Problem statement: Each line of the data that mentions the string "used" needs to be identified and copied.

Data shown:
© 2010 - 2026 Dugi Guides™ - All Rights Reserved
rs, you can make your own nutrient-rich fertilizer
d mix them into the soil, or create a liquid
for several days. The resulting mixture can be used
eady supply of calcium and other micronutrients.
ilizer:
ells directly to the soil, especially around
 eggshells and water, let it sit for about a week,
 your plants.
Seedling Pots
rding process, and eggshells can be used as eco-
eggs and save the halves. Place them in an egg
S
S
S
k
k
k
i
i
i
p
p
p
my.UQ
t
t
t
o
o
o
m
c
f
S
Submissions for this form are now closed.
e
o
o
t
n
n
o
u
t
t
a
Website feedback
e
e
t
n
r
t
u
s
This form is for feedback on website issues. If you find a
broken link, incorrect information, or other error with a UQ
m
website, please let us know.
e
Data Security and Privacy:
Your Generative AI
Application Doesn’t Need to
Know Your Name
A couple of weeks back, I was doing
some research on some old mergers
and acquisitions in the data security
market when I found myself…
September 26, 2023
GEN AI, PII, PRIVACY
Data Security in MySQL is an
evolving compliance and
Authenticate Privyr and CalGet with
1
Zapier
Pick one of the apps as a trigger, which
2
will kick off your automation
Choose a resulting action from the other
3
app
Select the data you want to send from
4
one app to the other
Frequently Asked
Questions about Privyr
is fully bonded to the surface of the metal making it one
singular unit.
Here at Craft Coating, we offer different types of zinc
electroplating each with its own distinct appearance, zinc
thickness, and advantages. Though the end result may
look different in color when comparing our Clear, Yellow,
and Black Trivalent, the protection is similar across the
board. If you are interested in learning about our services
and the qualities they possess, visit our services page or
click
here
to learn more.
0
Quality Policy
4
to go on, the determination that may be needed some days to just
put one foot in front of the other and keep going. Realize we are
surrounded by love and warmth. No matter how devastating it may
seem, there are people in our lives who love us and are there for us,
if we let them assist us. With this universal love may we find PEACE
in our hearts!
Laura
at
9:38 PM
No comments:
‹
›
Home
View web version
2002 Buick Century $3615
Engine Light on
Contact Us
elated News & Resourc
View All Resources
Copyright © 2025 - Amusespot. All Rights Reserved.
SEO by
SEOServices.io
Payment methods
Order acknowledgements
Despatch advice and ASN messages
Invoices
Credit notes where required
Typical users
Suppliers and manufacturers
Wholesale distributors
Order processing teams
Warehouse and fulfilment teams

Answer:
for several days. The resulting mixture can be used
rding process, and eggshells can be used as eco-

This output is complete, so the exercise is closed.